Often a consistent estimator \hat{v}^{2} of v^{2} can be determined from the data. For large n we then approximately have \frac{\sqrt{n}(\hat{\theta}-\theta)}{v} \stackrel{a}{\sim} N(0,1) . For a given \alpha, a one-sided test of H_{0}: \theta=\theta_{0} against H_{1}: \theta>\theta_{0} then rejects H_{0} if Z=\frac{\sqrt{n}\left(\hat{\theta}-\theta_{0}\right)}{v}>z_{1-\alpha} . The corresponding asymptotic approximation (valid for sufficiently large n ) of the true power function is then given by \beta_{n, \alpha}(\theta)=1-\Phi\left(z_{1-\alpha}-\frac{\sqrt{n}\left(\theta-\theta_{0}\right)}{v}\right)

Note that in practice the (unknown) true value v^{2} is generally replaced by an estimator \hat{v}^{2} determined from the data. As long as \hat{v}^{2} is a consistent estimator of v^{2} this leads to the same asymptotic power function. The resulting test is asymptotically unbiased and consistent.

Example Let X_{1}, \ldots, X_{n} be an iid random sample. Consider testing H_{0}: \mu= \mu_{0} against H_{1}: \mu>\mu_{0}, where \mu:=E\left(X_{i}\right). For a given level \alpha the t-test then rejects H_{0} if T=\frac{\sqrt{n}\left(\bar{X}-\mu_{0}\right)}{S}>t_{n-1 ; 1-\alpha}, where t_{n-1 ; 1-\alpha} is the 1-\alpha quantile of a t-distributions with (n-1)-degrees of freedom. This is an exact test if the distribution of X_{i} is normal.

In the general case, the justification of the t-test is based on asymptotic arguments. Under some regularity conditions the central limit theorem implies that \sqrt{n}(\bar{X}-\mu) \rightarrow^d N\left(0, \sigma^{2}\right) \quad \text { as } \quad n \rightarrow \infty with \sigma^{2}=\operatorname{Var}\left(X_{i}\right).
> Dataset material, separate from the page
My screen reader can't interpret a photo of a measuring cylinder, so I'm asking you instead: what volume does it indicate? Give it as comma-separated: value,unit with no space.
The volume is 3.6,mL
Moreover, S^{2} is a consistent estimator of \sigma^{2} and t_{n-1 ; 1-\alpha} \rightarrow z_{1-\alpha} as n \rightarrow \infty. Thus even if the distribution of X_{i} is non-normal, for sufficiently large n, T=\frac{\sqrt{n}\left(\bar{X}-\mu_{0}\right)}{S} is approximately N(0,1)-distributed and the asymptotic power function of the t-test is given by \beta_{n, \alpha}(\theta)=1-\Phi\left(z_{1-\alpha}-\frac{\sqrt{n}\left(\mu-\mu_{0}\right)}{\sigma}\right) .

3.5 Confidence Sets

Suppose we test H_0: \theta = \theta_0 and have a test such that P\left(T \in \mathcal C \mid H_0 \text{ is true} \right) = \alpha

Now collect all values of \theta_0 for which we do not reject the null hypothesis, and call this set CS. Then, P\left(\theta \in CS\right) = 1 - P\left(\theta \notin CS\right) = 1 - P\left(T \in \mathcal C \mid H_0 \text{ is true}\right) = 1 - \alpha

We call CS an exact 1-\alpha confidence set for \theta.
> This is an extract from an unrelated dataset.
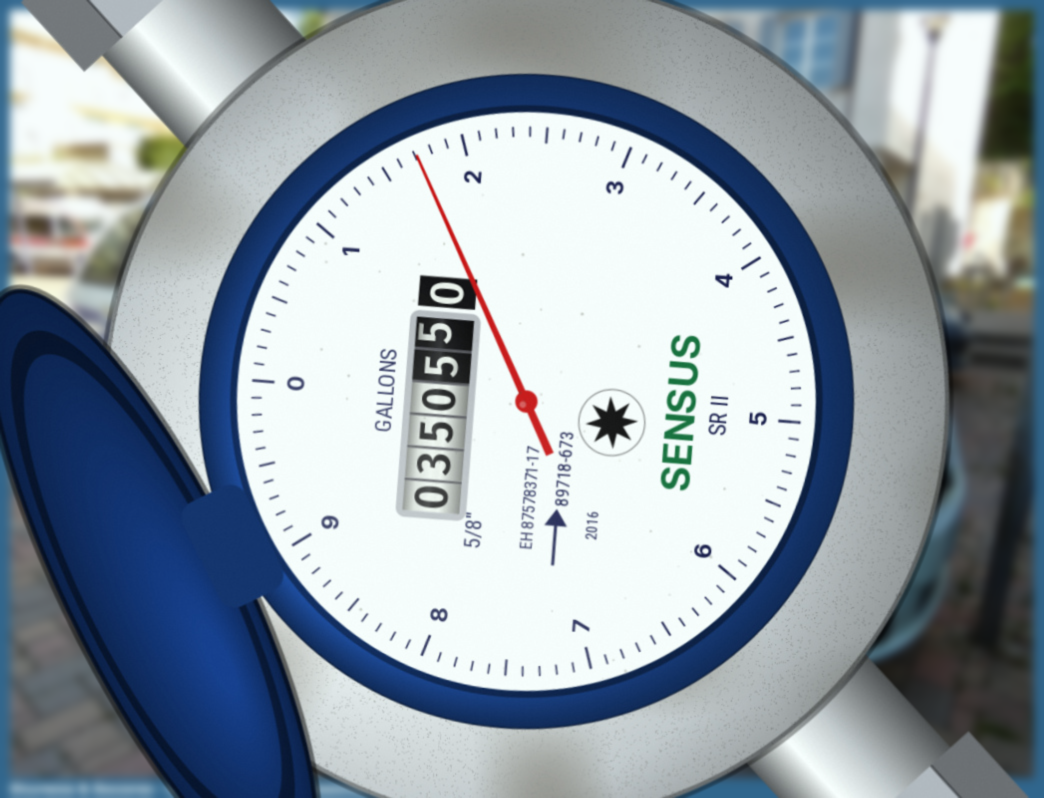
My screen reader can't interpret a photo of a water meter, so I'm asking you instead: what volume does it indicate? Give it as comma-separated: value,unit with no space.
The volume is 350551.7,gal
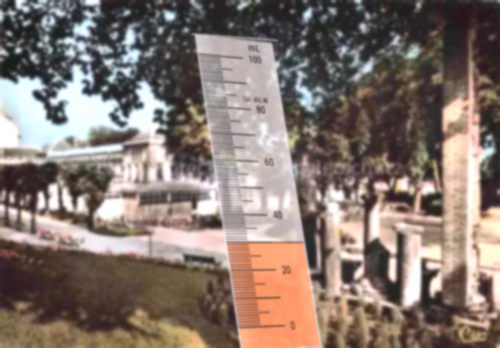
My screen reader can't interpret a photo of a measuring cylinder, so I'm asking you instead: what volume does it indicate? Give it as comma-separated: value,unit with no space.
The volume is 30,mL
Similarly, if P\left(T \in \mathcal C \mid H_0 \text{ is true} \right) \rightarrow \alpha, then P\left(\theta \in CS\right) \rightarrow 1 - \alpha and CS is an asymptotically valid 1-\alpha confidence set for \theta.

Example: In the previous example, we considered testing H_{0}: \mu= \mu_{0} against H_{1}: \mu>\mu_{0}, where \mu:=E\left(X_{i}\right) using a random sample. For a given level \alpha the t-test then rejects H_{0} if T=\frac{\sqrt{n}\left(\bar{X}-\mu_{0}\right)}{S}>t_{n-1 ; 1-\alpha}, The corresponding confidence set is CS = \left\{ \mu \in \mathbb{R}: \bar{X} - t_{n-1 ; 1-\alpha} \frac{S}{\sqrt{n} } \leq \mu \leq \bar{X} + t_{n-1 ; 1-\alpha} \frac{S}{\sqrt{n} } \right\} This is an exact confidence interval if we have a sample from a normal and an asymptotically valid confidence interval otherwise.